Repeat each of these records exactly.

- Task material -
>>

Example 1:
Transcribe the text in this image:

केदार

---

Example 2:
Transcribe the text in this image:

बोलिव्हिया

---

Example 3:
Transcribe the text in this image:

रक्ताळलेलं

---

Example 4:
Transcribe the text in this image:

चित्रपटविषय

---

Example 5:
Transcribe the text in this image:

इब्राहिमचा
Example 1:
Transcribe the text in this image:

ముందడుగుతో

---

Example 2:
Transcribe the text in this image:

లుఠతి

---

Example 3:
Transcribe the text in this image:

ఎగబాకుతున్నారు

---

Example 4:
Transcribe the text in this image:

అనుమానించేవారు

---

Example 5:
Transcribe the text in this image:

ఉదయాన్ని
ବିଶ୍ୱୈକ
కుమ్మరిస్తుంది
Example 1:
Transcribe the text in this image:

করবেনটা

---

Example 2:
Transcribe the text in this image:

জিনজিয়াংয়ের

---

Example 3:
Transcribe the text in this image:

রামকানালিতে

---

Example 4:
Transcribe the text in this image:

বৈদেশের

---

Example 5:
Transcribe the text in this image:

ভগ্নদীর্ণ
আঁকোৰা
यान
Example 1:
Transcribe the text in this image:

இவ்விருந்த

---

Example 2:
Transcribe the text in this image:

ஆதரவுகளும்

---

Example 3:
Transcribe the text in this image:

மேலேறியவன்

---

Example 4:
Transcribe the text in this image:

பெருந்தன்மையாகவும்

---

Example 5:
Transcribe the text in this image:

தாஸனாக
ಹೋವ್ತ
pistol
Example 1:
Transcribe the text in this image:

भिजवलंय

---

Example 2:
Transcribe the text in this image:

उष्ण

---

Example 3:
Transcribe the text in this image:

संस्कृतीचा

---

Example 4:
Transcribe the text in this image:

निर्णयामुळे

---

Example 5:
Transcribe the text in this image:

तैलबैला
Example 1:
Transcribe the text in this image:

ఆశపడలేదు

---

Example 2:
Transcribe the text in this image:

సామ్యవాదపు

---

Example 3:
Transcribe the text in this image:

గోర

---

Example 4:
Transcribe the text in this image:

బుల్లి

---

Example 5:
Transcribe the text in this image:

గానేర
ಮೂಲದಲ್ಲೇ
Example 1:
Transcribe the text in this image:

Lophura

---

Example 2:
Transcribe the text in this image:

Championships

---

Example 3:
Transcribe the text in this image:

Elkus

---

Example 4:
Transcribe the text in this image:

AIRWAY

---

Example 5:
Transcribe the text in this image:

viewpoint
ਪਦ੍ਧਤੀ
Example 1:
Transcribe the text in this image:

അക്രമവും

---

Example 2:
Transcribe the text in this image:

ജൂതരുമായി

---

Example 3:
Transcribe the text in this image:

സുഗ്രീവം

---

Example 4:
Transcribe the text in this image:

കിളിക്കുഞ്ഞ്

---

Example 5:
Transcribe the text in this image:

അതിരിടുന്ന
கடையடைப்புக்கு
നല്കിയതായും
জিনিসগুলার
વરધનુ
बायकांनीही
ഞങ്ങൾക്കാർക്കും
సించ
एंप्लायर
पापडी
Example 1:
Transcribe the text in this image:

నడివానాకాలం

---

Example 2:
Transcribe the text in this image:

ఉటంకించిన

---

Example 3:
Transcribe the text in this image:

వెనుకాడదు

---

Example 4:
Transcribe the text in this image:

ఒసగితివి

<<

- Written response -
Example 1:
Transcribe the text in this image:

केदार

---

Example 2:
Transcribe the text in this image:

बोलिव्हिया

---

Example 3:
Transcribe the text in this image:

रक्ताळलेलं

---

Example 4:
Transcribe the text in this image:

चित्रपटविषय

---

Example 5:
Transcribe the text in this image:

इब्राहिमचा
Example 1:
Transcribe the text in this image:

ముందడుగుతో

---

Example 2:
Transcribe the text in this image:

లుఠతి

---

Example 3:
Transcribe the text in this image:

ఎగబాకుతున్నారు

---

Example 4:
Transcribe the text in this image:

అనుమానించేవారు

---

Example 5:
Transcribe the text in this image:

ఉదయాన్ని
ବିଶ୍ୱୈକ
కుమ్మరిస్తుంది
Example 1:
Transcribe the text in this image:

করবেনটা

---

Example 2:
Transcribe the text in this image:

জিনজিয়াংয়ের

---

Example 3:
Transcribe the text in this image:

রামকানালিতে

---

Example 4:
Transcribe the text in this image:

বৈদেশের

---

Example 5:
Transcribe the text in this image:

ভগ্নদীর্ণ
আঁকোৰা
यान
Example 1:
Transcribe the text in this image:

இவ்விருந்த

---

Example 2:
Transcribe the text in this image:

ஆதரவுகளும்

---

Example 3:
Transcribe the text in this image:

மேலேறியவன்

---

Example 4:
Transcribe the text in this image:

பெருந்தன்மையாகவும்

---

Example 5:
Transcribe the text in this image:

தாஸனாக
ಹೋವ್ತ
pistol
Example 1:
Transcribe the text in this image:

भिजवलंय

---

Example 2:
Transcribe the text in this image:

उष्ण

---

Example 3:
Transcribe the text in this image:

संस्कृतीचा

---

Example 4:
Transcribe the text in this image:

निर्णयामुळे

---

Example 5:
Transcribe the text in this image:

तैलबैला
Example 1:
Transcribe the text in this image:

ఆశపడలేదు

---

Example 2:
Transcribe the text in this image:

సామ్యవాదపు

---

Example 3:
Transcribe the text in this image:

గోర

---

Example 4:
Transcribe the text in this image:

బుల్లి

---

Example 5:
Transcribe the text in this image:

గానేర
ಮೂಲದಲ್ಲೇ
Example 1:
Transcribe the text in this image:

Lophura

---

Example 2:
Transcribe the text in this image:

Championships

---

Example 3:
Transcribe the text in this image:

Elkus

---

Example 4:
Transcribe the text in this image:

AIRWAY

---

Example 5:
Transcribe the text in this image:

viewpoint
ਪਦ੍ਧਤੀ
Example 1:
Transcribe the text in this image:

അക്രമവും

---

Example 2:
Transcribe the text in this image:

ജൂതരുമായി

---

Example 3:
Transcribe the text in this image:

സുഗ്രീവം

---

Example 4:
Transcribe the text in this image:

കിളിക്കുഞ്ഞ്

---

Example 5:
Transcribe the text in this image:

അതിരിടുന്ന
கடையடைப்புக்கு
നല്കിയതായും
জিনিসগুলার
વરધનુ
बायकांनीही
ഞങ്ങൾക്കാർക്കും
సించ
एंप्लायर
पापडी
Example 1:
Transcribe the text in this image:

నడివానాకాలం

---

Example 2:
Transcribe the text in this image:

ఉటంకించిన

---

Example 3:
Transcribe the text in this image:

వెనుకాడదు

---

Example 4:
Transcribe the text in this image:

ఒసగితివి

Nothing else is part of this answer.